Outgoing prime minister Liz Truss making her resignation speech in Downing Street on October 25 2022.

It is a sad fact that decades from now, "Liz Truss" is likely to be little more than an obscure answer to a challenging pub quiz question.

There are many criticisms that one could make of Truss, notably that becoming and being the Prime Minister requires more than simply larping as Margaret Thatcher, something that Theresa May also felt the need to do in her early days.

Be that as it may, it is clear that what ended her premiership before it really began was the infamous "mini-budget" put forward by her equally ill-fated chancellor, Kwasi Kwarteng. This is unfortunate, because both Truss and Kwarteng were partially correct in their approach.

They were correct that the country needed to prioritise economic growth to help it weather the current storm and they were also correct that cutting taxes is one of the best ways to achieve this.

The tax burden in the United Kingdom is so great that, according to the Adam Smith Institute, "tax freedom day" last year fell on 8 June. This means that for nearly half of the calendar year, British workers were effectively working just to pay their taxes and from 8 June onward, finally started working for themselves.

Up and down the country there are people and businesses who are struggling and having to make difficult choices. They may decide they need to cut down on this or that, but one of the biggest challenges for many of them, will be the need to pay or lose a large chunk of their income to the taxman. This is made all the harder because this is the one part of their finances that they have no control over. The only way most people can cut their taxes is to become poorer.

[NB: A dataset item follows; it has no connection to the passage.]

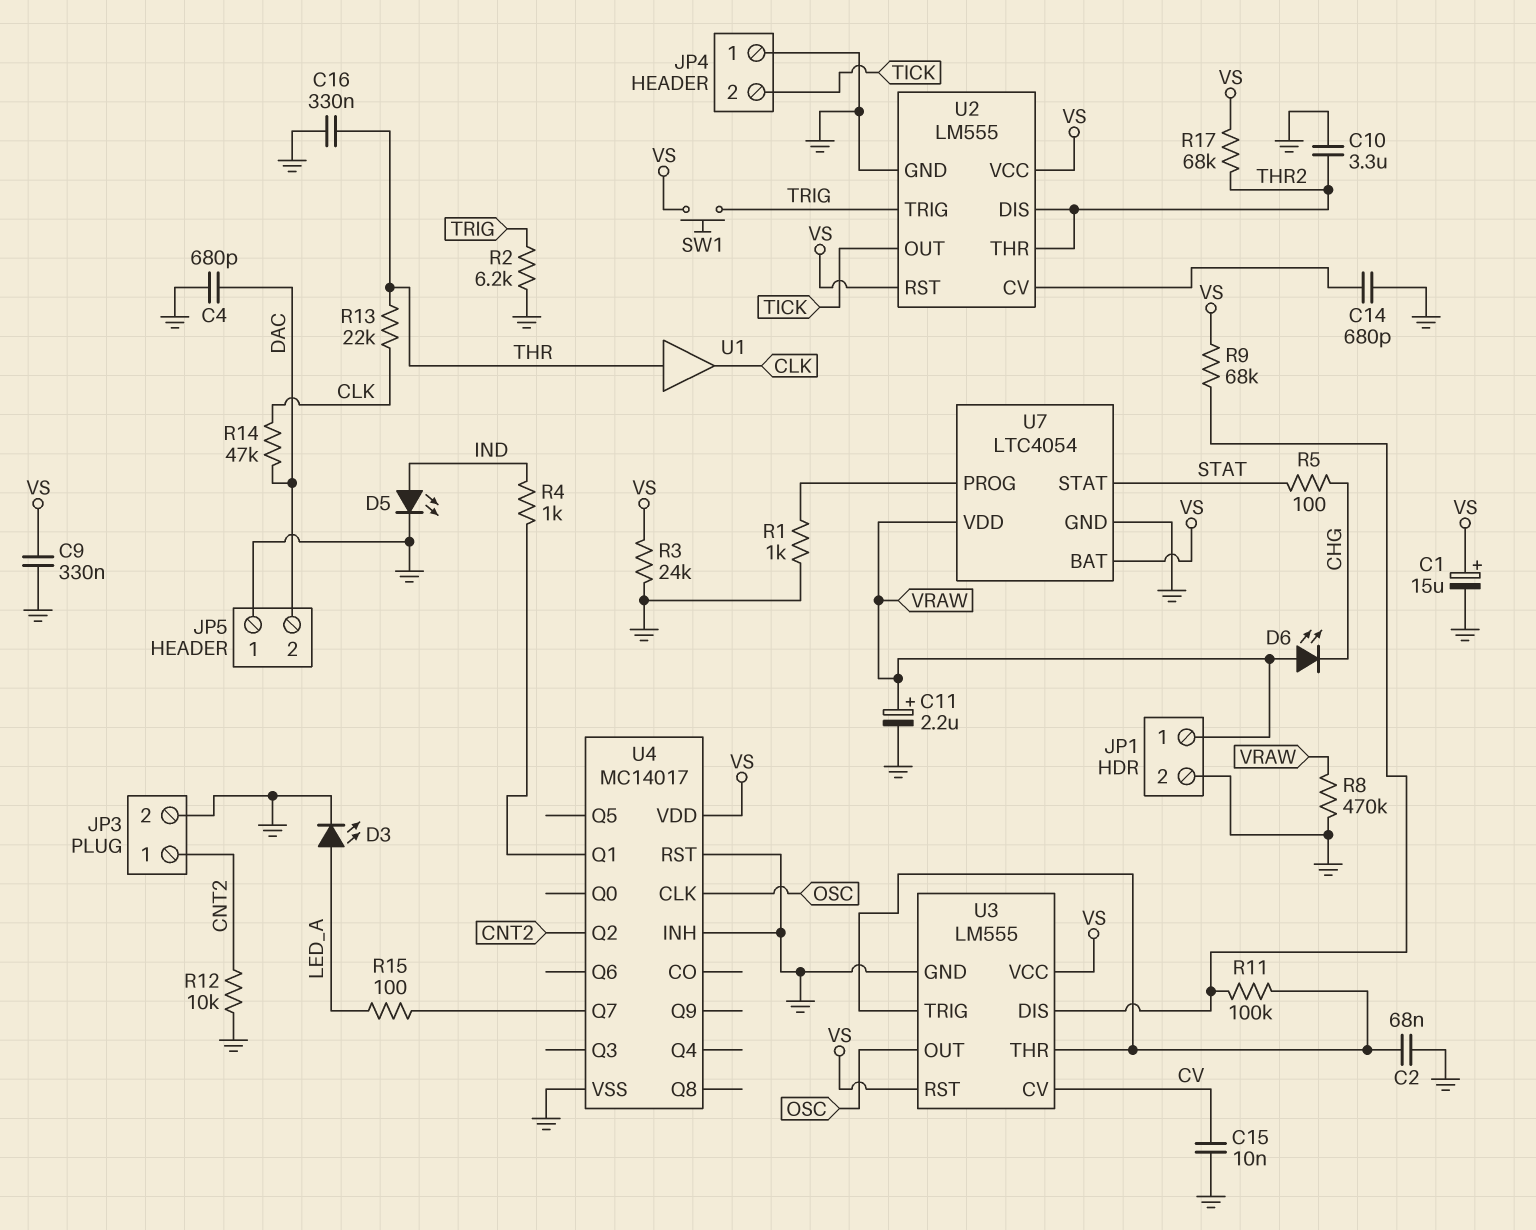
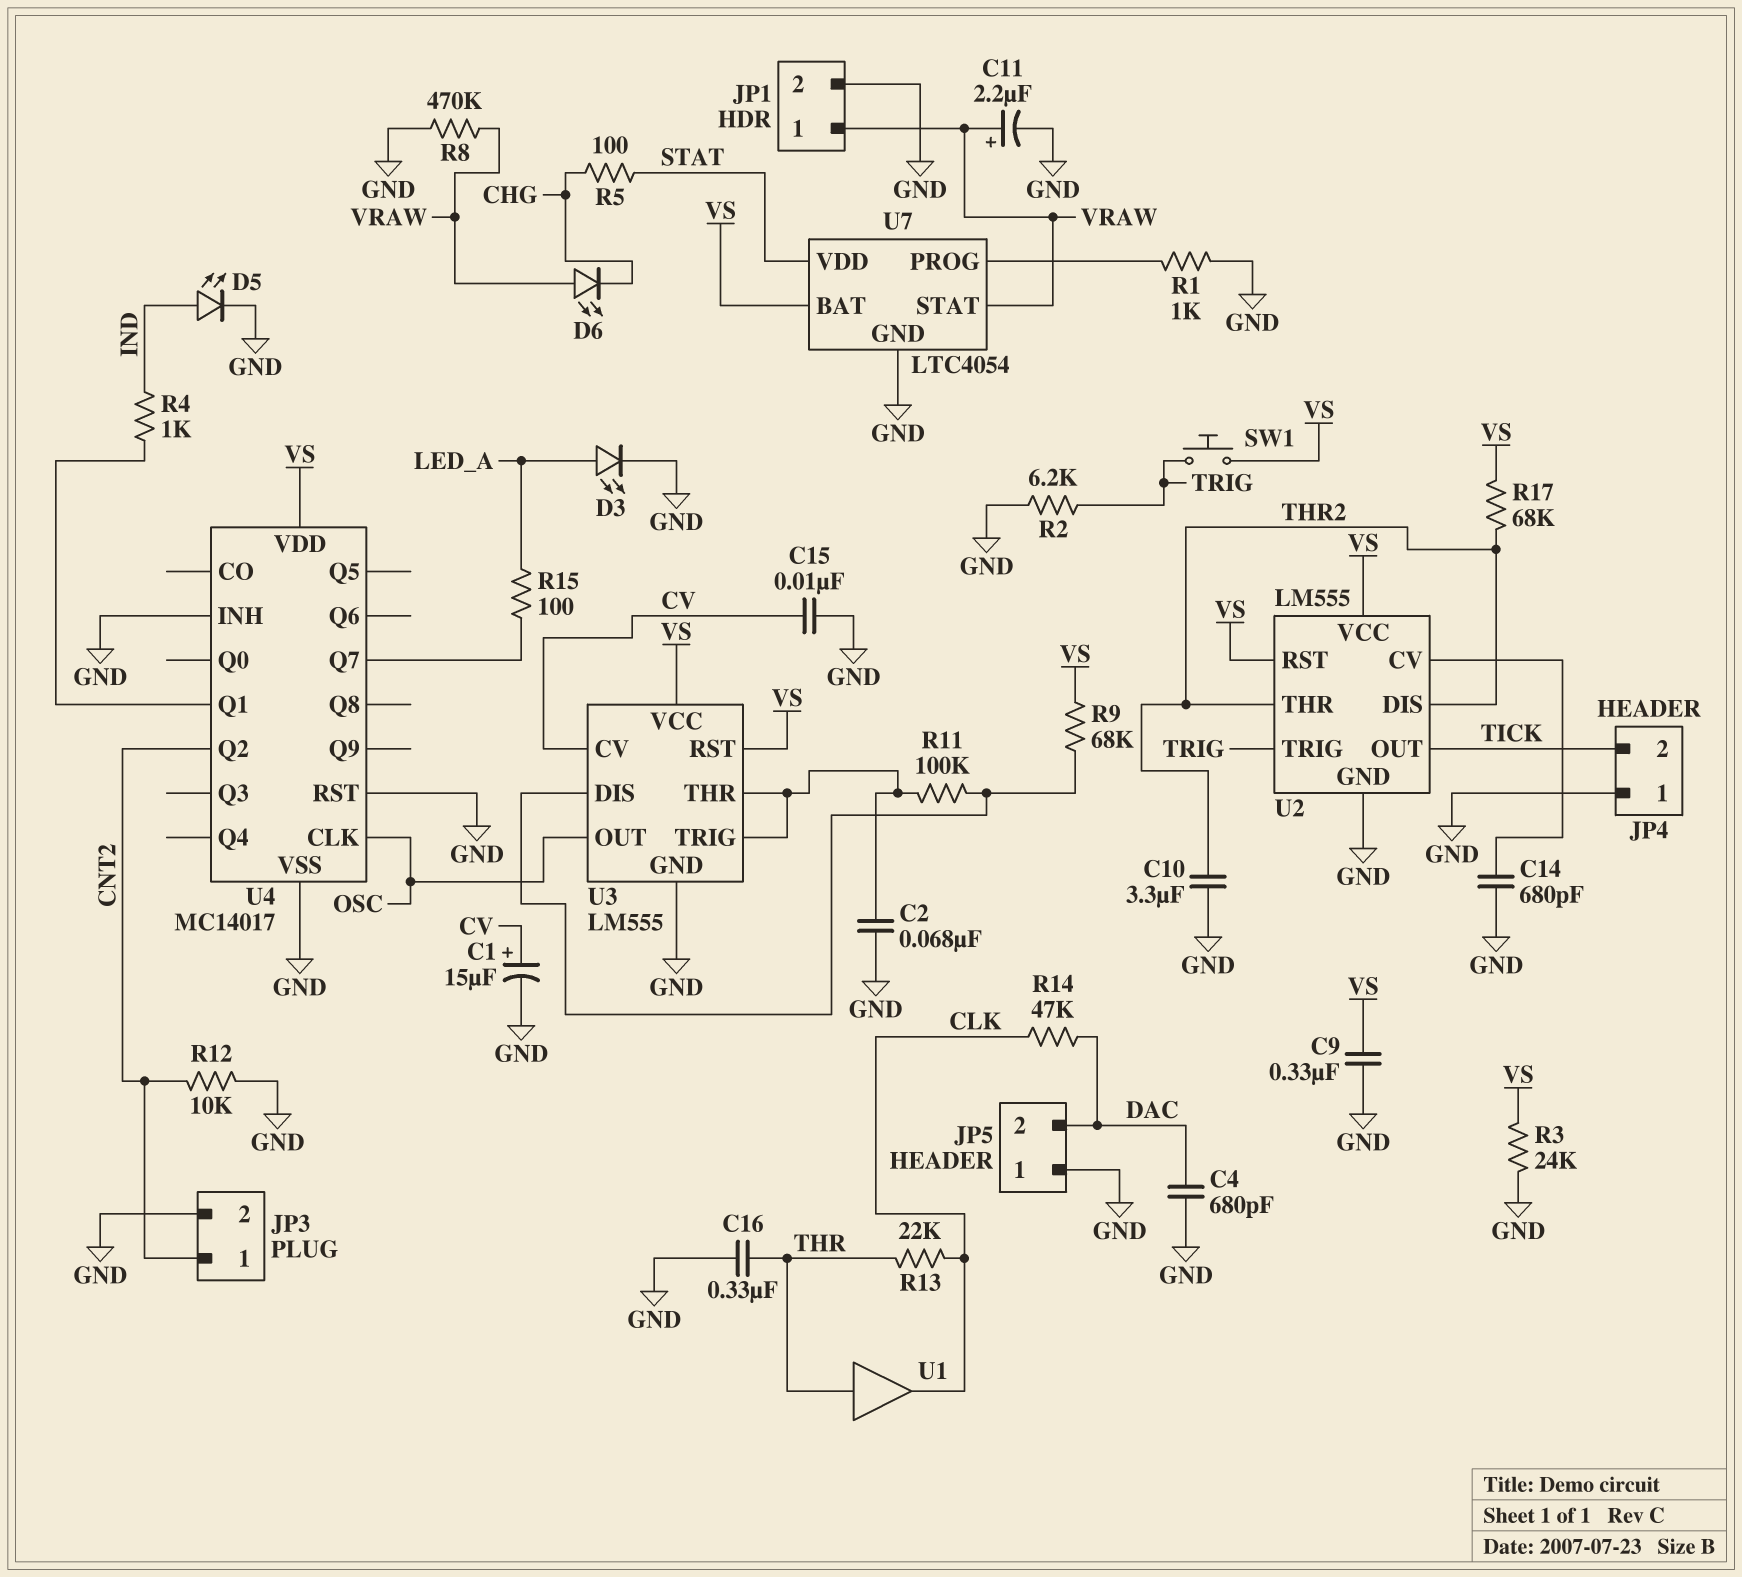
C1: 15uF (plus VS, minus GND) -> 15uF (plus CV, minus GND)
U7 pin STAT: STAT -> VRAW
U7 pin VDD: VRAW -> STAT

From this point of view the Truss and Kwarteng program of cutting taxes, for rich and poor alike, was both admirable and right.

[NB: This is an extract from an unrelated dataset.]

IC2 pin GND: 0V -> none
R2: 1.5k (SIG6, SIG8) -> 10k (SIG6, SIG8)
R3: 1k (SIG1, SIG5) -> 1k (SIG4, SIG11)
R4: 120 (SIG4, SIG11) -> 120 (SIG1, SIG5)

Where they went wrong however and what seems to have spooked "the markets" was that this program had nothing serious to say on how this would be paid for or on the United Kingdom's already enormous debt problem.

The Truss response to this criticism appears to have been simply that growth would pay for itself. Make the pie bigger and, even if the taxman takes a smaller slice of that pie, they still have more than they did before. It's possible this may have worked, however economic forecasting is notoriously difficult, and so regardless of it's merits, this view came across as a free-market "article of faith", rather than as a serious proposal for paying the government's bills.

What Truss and Kwarteng should have done, was presented serious plans to cut government expenditure. Following the Covid lockdowns, Britain's already enormous debt reached over two trillion pounds (and is still rising) and public sector net borrowing hit a whopping 15% of GDP.

Every day the British government wastes money that the country doesn't have, while piling up yet more debt and trying to keep public services going at an acceptable level. Had Truss made a serious attempt to tackle that side of the economic equation, she might still be in Downing Street.